▶ Description of the task: Copy the rows exactly, from the first line through the line containing "builtins.compareVersions".
━━ Supplied data
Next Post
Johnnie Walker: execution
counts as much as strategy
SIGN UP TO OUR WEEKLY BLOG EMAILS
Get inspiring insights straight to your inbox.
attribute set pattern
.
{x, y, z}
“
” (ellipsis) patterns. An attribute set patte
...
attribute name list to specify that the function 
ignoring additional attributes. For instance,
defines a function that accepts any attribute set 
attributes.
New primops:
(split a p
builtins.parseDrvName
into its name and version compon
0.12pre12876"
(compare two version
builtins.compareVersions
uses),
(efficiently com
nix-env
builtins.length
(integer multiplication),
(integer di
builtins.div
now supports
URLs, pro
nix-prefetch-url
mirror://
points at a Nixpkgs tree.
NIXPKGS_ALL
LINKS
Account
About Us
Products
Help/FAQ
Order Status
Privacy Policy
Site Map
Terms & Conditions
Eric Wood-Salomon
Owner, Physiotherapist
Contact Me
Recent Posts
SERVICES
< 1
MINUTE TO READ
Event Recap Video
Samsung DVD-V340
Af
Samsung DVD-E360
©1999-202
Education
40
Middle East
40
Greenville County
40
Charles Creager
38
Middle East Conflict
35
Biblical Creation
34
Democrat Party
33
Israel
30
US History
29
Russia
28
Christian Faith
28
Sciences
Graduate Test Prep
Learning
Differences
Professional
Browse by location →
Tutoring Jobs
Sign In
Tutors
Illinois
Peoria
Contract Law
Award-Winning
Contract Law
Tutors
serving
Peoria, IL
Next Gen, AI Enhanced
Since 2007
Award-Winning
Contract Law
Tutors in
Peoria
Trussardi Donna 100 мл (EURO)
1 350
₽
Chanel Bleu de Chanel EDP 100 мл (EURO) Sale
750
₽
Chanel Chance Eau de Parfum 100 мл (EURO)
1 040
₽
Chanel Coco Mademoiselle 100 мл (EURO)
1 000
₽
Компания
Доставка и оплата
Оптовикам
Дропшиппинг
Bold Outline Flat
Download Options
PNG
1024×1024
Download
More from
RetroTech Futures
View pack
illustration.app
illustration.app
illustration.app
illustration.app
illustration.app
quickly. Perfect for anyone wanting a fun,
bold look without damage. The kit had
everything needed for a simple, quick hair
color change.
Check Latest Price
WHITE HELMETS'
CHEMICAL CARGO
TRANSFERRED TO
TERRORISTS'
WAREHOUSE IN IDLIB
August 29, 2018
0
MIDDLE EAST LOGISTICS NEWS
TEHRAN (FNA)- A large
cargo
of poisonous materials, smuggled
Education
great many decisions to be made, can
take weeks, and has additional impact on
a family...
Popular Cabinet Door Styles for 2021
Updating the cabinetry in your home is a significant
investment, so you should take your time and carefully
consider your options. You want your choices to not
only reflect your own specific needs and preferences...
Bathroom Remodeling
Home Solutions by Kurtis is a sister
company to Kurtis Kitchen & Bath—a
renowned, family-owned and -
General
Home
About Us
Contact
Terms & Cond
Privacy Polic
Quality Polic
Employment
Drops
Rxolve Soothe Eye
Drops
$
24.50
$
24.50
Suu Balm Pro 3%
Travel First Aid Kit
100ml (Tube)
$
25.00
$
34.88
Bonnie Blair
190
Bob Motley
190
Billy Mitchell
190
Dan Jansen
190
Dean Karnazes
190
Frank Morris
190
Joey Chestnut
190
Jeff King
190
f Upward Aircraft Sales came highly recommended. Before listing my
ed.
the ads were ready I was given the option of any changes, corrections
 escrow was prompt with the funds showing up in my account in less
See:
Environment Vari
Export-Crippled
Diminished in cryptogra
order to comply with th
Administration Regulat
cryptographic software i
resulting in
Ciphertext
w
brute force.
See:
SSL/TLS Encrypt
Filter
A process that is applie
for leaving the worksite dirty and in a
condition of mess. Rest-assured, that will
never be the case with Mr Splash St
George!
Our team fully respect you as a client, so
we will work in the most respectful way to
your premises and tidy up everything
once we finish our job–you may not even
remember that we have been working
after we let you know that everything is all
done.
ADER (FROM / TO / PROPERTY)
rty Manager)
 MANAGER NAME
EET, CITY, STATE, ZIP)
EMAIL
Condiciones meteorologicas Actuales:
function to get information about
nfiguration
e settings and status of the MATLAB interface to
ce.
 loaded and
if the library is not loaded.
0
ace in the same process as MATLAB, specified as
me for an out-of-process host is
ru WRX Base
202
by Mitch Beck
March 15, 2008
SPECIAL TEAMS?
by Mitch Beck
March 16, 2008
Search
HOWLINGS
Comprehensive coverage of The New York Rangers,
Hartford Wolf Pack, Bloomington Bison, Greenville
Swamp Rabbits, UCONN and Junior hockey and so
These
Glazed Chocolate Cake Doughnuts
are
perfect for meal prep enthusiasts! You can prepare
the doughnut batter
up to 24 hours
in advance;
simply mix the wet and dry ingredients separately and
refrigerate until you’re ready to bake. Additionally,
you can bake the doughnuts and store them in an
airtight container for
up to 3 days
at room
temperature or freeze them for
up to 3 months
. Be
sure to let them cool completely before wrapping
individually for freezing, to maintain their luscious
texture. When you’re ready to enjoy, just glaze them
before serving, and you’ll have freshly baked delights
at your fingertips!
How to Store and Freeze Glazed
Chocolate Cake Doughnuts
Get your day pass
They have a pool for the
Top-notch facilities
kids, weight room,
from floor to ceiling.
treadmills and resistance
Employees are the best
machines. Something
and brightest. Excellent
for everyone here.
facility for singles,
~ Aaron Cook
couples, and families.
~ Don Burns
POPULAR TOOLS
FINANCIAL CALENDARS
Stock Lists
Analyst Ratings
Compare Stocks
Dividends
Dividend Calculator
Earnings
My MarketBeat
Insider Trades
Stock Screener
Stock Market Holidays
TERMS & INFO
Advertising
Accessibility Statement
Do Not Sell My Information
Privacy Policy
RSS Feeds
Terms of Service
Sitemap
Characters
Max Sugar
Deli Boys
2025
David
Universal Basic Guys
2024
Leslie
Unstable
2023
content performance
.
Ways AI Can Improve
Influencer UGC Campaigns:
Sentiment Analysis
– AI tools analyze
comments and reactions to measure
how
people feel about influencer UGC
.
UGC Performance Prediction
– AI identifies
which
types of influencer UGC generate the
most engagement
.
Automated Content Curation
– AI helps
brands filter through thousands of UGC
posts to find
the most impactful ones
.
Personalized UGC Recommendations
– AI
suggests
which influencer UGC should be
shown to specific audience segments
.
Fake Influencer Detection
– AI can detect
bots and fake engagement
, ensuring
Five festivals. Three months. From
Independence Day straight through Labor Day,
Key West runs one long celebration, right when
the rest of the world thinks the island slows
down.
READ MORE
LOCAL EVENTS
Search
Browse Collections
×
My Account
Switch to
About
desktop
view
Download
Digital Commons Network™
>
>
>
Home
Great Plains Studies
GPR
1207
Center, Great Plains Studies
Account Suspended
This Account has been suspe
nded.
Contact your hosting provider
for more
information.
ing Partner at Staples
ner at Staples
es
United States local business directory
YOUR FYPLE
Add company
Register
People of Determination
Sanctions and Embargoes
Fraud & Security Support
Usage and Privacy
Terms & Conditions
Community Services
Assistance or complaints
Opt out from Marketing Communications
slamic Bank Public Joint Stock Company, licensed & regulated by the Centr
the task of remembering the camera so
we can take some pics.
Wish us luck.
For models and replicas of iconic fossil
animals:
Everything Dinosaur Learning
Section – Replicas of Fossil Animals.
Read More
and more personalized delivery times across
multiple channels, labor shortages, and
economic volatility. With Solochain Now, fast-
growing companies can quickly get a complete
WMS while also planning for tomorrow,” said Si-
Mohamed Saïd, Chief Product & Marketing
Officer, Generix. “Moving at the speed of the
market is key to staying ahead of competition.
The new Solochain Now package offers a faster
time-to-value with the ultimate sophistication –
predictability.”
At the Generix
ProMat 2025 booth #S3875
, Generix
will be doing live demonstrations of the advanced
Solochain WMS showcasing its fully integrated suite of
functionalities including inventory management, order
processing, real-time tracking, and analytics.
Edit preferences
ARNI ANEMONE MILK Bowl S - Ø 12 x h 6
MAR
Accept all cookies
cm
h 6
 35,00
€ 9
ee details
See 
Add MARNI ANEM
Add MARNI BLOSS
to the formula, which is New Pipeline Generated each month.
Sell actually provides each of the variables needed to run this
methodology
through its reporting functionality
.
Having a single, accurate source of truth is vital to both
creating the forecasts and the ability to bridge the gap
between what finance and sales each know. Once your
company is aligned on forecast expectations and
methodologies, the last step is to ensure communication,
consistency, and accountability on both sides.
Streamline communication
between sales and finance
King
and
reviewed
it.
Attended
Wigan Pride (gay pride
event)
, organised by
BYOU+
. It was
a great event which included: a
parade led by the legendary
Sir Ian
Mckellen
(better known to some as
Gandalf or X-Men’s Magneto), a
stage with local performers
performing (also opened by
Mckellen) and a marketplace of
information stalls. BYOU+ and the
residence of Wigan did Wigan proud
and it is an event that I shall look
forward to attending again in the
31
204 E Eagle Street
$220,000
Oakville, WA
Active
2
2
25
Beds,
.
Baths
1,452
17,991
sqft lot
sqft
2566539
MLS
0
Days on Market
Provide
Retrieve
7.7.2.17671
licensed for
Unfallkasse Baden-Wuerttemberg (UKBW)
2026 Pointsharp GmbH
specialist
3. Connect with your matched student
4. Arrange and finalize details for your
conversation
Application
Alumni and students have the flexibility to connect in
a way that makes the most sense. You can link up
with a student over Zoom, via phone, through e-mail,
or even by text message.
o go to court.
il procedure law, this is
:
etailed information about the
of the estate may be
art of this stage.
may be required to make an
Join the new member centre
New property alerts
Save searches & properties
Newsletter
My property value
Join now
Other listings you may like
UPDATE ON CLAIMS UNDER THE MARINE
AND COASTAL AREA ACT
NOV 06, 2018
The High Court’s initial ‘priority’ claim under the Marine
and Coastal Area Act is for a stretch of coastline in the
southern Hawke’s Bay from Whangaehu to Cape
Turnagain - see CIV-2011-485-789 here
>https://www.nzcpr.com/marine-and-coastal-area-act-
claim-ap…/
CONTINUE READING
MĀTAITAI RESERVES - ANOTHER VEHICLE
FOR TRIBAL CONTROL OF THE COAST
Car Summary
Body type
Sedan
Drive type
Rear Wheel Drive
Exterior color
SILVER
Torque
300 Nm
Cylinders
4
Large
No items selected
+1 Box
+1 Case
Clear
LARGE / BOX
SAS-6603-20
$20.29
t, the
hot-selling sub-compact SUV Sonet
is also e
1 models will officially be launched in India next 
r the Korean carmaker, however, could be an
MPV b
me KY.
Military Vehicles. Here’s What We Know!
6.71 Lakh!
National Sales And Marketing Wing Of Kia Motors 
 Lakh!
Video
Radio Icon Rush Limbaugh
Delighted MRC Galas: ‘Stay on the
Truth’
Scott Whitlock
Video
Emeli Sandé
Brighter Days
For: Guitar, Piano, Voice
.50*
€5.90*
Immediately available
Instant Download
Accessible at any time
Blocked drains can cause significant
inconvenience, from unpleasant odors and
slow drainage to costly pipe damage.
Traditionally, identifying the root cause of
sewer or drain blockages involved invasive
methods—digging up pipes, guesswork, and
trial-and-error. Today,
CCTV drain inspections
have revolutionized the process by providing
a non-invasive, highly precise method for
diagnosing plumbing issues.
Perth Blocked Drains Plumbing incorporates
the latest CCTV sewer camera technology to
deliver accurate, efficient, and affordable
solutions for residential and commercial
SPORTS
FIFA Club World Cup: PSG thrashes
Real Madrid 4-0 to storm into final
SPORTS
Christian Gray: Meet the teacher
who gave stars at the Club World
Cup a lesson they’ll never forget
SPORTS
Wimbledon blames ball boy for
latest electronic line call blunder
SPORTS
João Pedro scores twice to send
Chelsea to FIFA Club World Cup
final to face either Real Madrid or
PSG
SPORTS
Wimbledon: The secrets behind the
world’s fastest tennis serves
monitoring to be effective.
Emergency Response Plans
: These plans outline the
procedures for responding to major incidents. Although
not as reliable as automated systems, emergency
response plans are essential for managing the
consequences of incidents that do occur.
━━━━
▶ Result of this exercise:
Next Post
Johnnie Walker: execution
counts as much as strategy
SIGN UP TO OUR WEEKLY BLOG EMAILS
Get inspiring insights straight to your inbox.
attribute set pattern
.
{x, y, z}
“
” (ellipsis) patterns. An attribute set patte
...
attribute name list to specify that the function 
ignoring additional attributes. For instance,
defines a function that accepts any attribute set 
attributes.
New primops:
(split a p
builtins.parseDrvName
into its name and version compon
0.12pre12876"
(compare two version
builtins.compareVersions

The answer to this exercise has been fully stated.